--- Source material ---

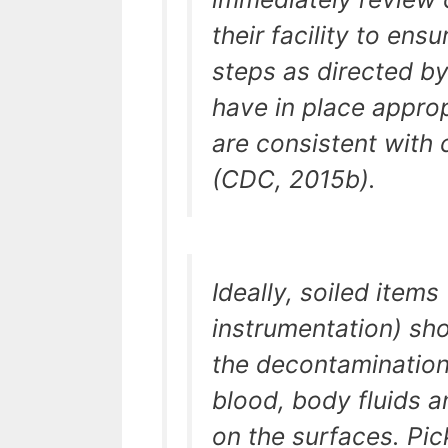
their facility to ens
steps as directed b
have in place approp
are consistent with 
(CDC, 2015b).
Ideally, soiled items
instrumentation) sh
the decontamination
blood, body fluids 
on the surfaces. Pi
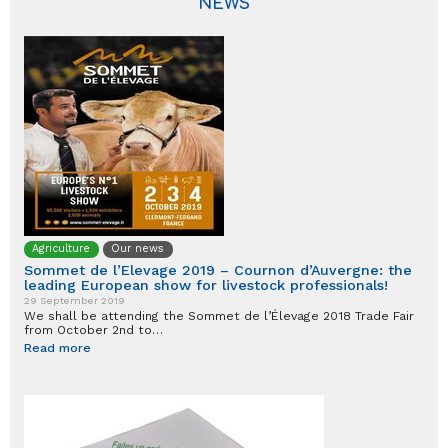
NEWS
Agriculture
Our news
Sommet de l’Elevage 2019 – Cournon d’Auvergne: the
leading European show for livestock professionals!
29 September 2019
We shall be attending the Sommet de l’Élevage 2018 Trade Fair
from October 2nd to…
Read more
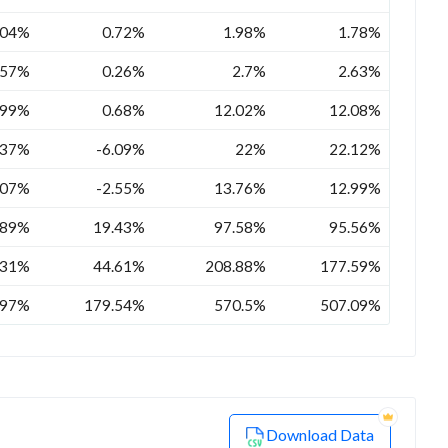
.04%
0.72%
1.98%
1.78%
.57%
0.26%
2.7%
2.63%
.99%
0.68%
12.02%
12.08%
.37%
-6.09%
22%
22.12%
.07%
-2.55%
13.76%
12.99%
.89%
19.43%
97.58%
95.56%
.31%
44.61%
208.88%
177.59%
.97%
179.54%
570.5%
507.09%
Download Data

---

> [What the task requires] Please turn every line of the data above into a JSON list of strings, one string per line, skipping blank lines. Leave the pictures out of the answer.

> [Solution to the problem]
[
  "their facility to ens",
  "steps as directed b",
  "have in place approp",
  "are consistent with ",
  "(CDC, 2015b).",
  "Ideally, soiled items",
  "instrumentation) sh",
  "the decontamination",
  "blood, body fluids ",
  "on the surfaces. Pi",
  "NEWS",
  "Agriculture",
  "Our news",
  "Sommet de l’Elevage 2019 – Cournon d’Auvergne: the",
  "leading European show for livestock professionals!",
  "29 September 2019",
  "We shall be attending the Sommet de l’Élevage 2018 Trade Fair",
  "from October 2nd to…",
  "Read more",
  ".04%",
  "0.72%",
  "1.98%",
  "1.78%",
  ".57%",
  "0.26%",
  "2.7%",
  "2.63%",
  ".99%",
  "0.68%",
  "12.02%",
  "12.08%",
  ".37%",
  "-6.09%",
  "22%",
  "22.12%",
  ".07%",
  "-2.55%",
  "13.76%",
  "12.99%",
  ".89%",
  "19.43%",
  "97.58%",
  "95.56%",
  ".31%",
  "44.61%",
  "208.88%",
  "177.59%",
  ".97%",
  "179.54%",
  "570.5%",
  "507.09%",
  "Download Data"
]